Rivolte Covid, «tra i morti un detenuto pestato»
Cinque voci rompono il silenzio abissale del carcere per denunciare quanto accaduto tra Modena e Ascoli l’8 e il 9 marzo scorso, mentre cominciava la prima complicatissima fase della pandemia e in una settantina di istituti in Italia si scatenarono violente proteste dovute principalmente al divieto di colloqui con i familiari, ma anche al clima di enorme incertezza che dietro le sbarre è sempre amplificato.
Lo scorso 20 novembre cinque detenuti – Claudio Cipriani, Ferruccio Bianco, Mattia Palloni, Francesco D’Angelo e Cavazza Belmonte – hanno scritto alla Procura di Ancona chiedendo di essere ascoltati e raccontando nel dettaglio i fatti di quelle giornate, compresa la morte del quarantenne Salvatore Piscitelli, uno dei tredici deceduti, ufficialmente per overdose, durante le sommosse.
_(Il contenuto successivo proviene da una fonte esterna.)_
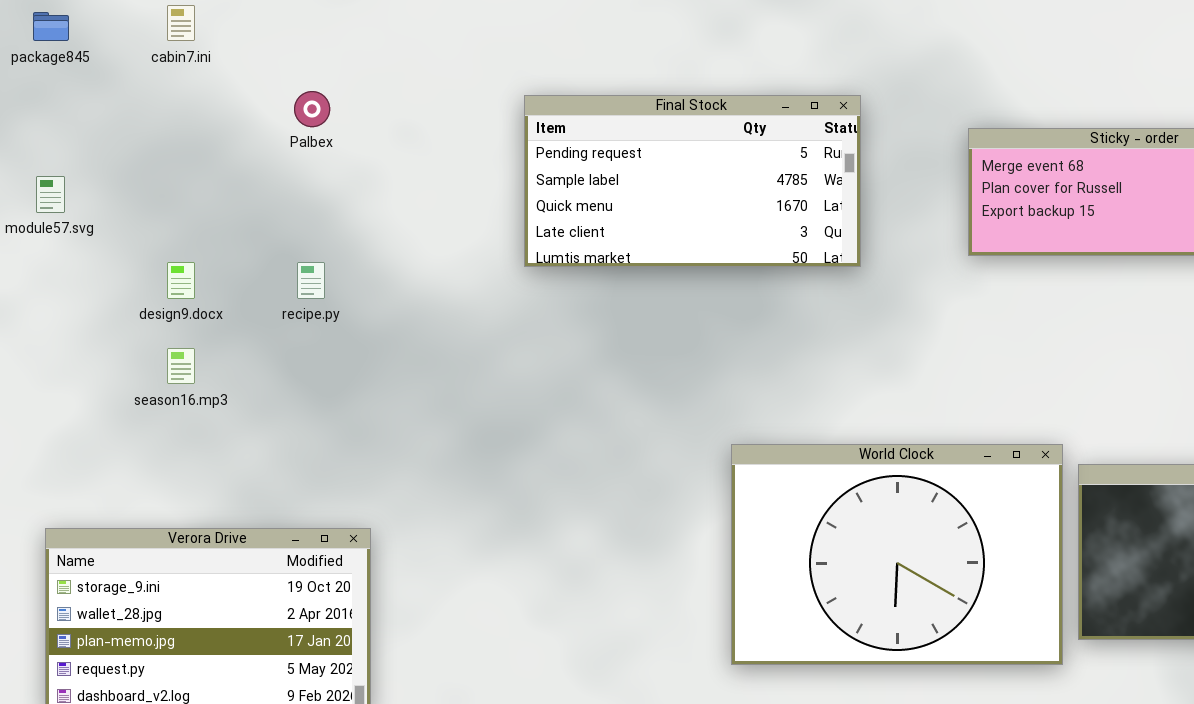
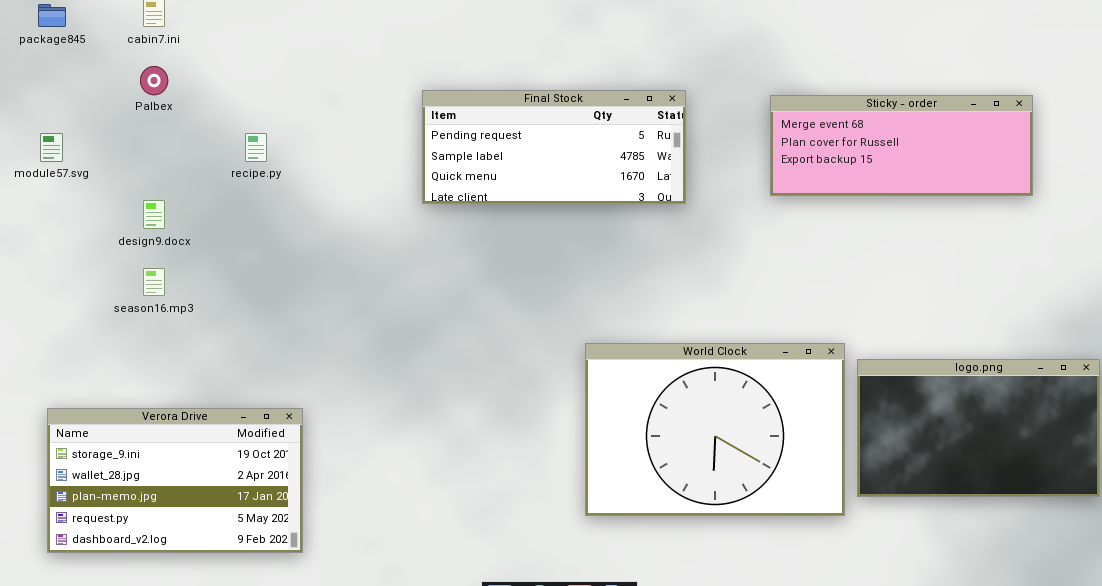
Palbex: [294,91,330,127] -> [140,66,168,95], moved
Final Stock: [524,95,861,267] -> [422,90,686,204], resized
recipe.py: [297,262,325,299] -> [245,133,267,162], moved

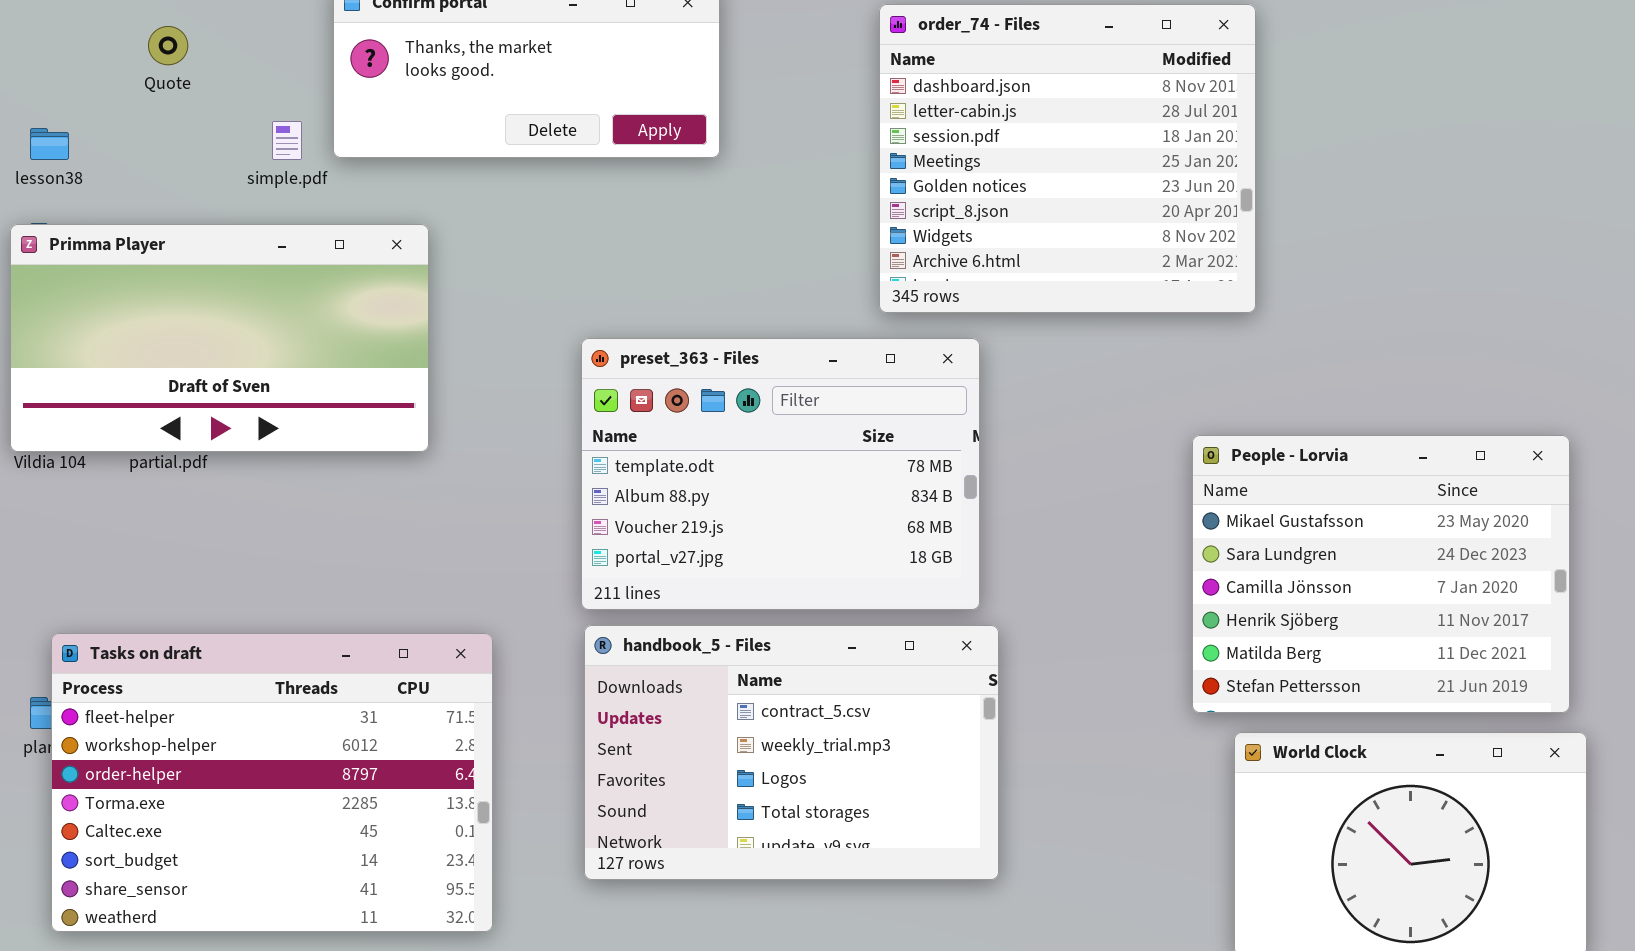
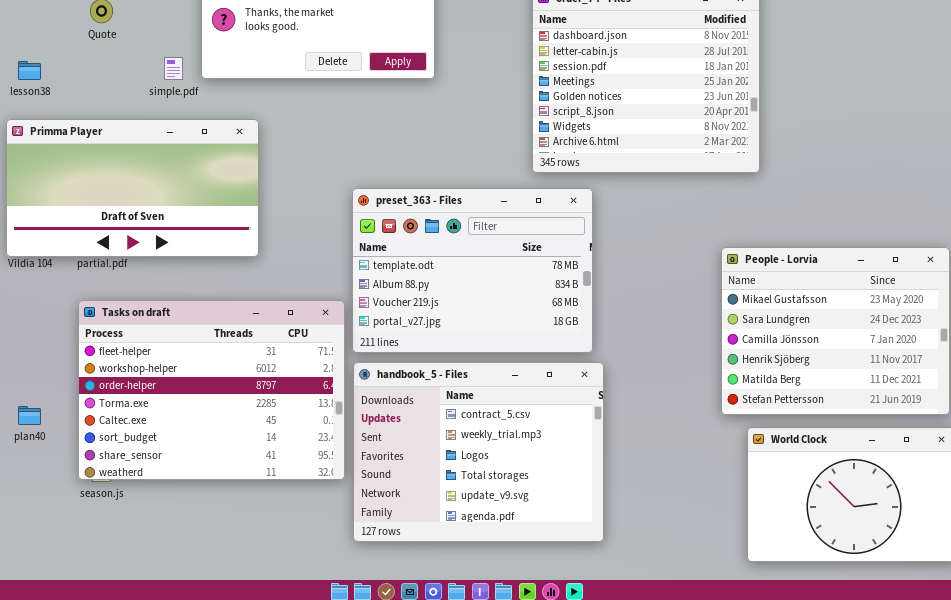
handbook_5 - Files: [584,625,999,880] -> [353,362,604,542], resized
Tasks on draft: [51,633,493,932] -> [78,300,345,480], moved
I cinque si dichiarano «coinvolti in maniera passiva» nella rivolta scoppiata a Modena (anche se alcuni di loro risultano essere indagati per quei fatti) e di aver assistito «ai metodi coercitivi messi in atto dagli agenti della Polizia Penitenziaria», ovvero «l’aver sparato ripetutamente con le armi in dotazione anche ad altezza uomo», «l’aver caricato detenuti in palese stato di alterazione psicofisica dovuta ad un presumibile abuso di farmaci, a colpi di manganellate al volto e al corpo». E ancora: «Noi stessi siamo stati picchiati selvaggiamente e ripetutamente dopo esserci consegnati spontaneamente gli agenti, dopo essere stati ammanettati e privati delle scarpe, senza aver post resistenza alcuna. Siamo stati oggetti di minacce, sputi, insulti e manganellate. Un vero pestaggio di massa».
I detenuti che hanno trovato il coraggio di scrivere alla Procura e, dunque, di uscire dall’anonimato, sono stati tutti quanti nuovamente trasferiti a Modena venerdì scorso, messi in isolamento e adesso premono per essere ascoltati al più presto sia sui presunti pestaggi sia sulla morte di Salvatore Piscitelli, avvenuta nel carcere di Ascoli alle 10 e 30 del mattino dello scorso 9 marzo. Piscitelli sarebbe stato picchiato a Modena e, una volta arrivato ad Ascoli nel pomeriggio dell’8 marzo, in molti lo hanno visto «in evidente stato di alterazione da farmaci, tanto da non riuscire a camminare e da dover essere sorretto da altri detenuti». In cercare è stato poi messo nella cella numero 52, al secondo piano, insieme a un altro detenuto. «Tutti facemmo presente al commissario e agli agenti che il ragazzo non stava bene e che necessitava di cure immediate – scrivono i cinque alla Procura -, ma non vi fu risposta alcuna». La mattina successiva, Piscitelli «emetteva versi lancinanti» e i detenuti sono tornati a chiedere l’intervento di un medico, ancora una volta senza essere calcolati. Alle 10 l’altro recluso nella cella 52 avvisa gli agenti che Piscitelli ha smesso di muoversi e che giace freddo nel letto. Un’infermiera, accorsa sul posto, avrebbe anche provato a effettuare un’iniezione, ma ormai non c’è più nulla da fare: il quarantenne arrivato già malmesso dall’Emilia-Romagna ha smesso di respirare per sempre e sopra il suo corpo viene steso un lenzuolo.
Una morte che poteva essere evitata? Tutte le accuse sin qui uscite sono state respinte a più riprese dagli agenti della Polizia Penitenziaria, che si barricano dietro alla «situazione drammatica» che in quei due giorni di marzo si è presentata in decine di istituti penitenziari italiani. «Si è parlato molto della rivolta di Modena ma nessuno si è interrogato su cosa fosse realmente accaduto – insistono i detenuti nel loro esposto -. È inopinabile che vi siano stati dei disordini, ma nessuno di noi è stato interrogato o sentito come persona informata dei fatti». Sulla morte di Piscitelli c’è un fascicolo aperto da mesi in Procura ad Ascoli, mentre per quello che riguarda l’esposto dei detenuti, arrivato ai magistrati anconetani quasi una settimana dopo essere stato scritto, è stato aperto un fascicolo «modello 45», senza ipotesi di reato né indagati.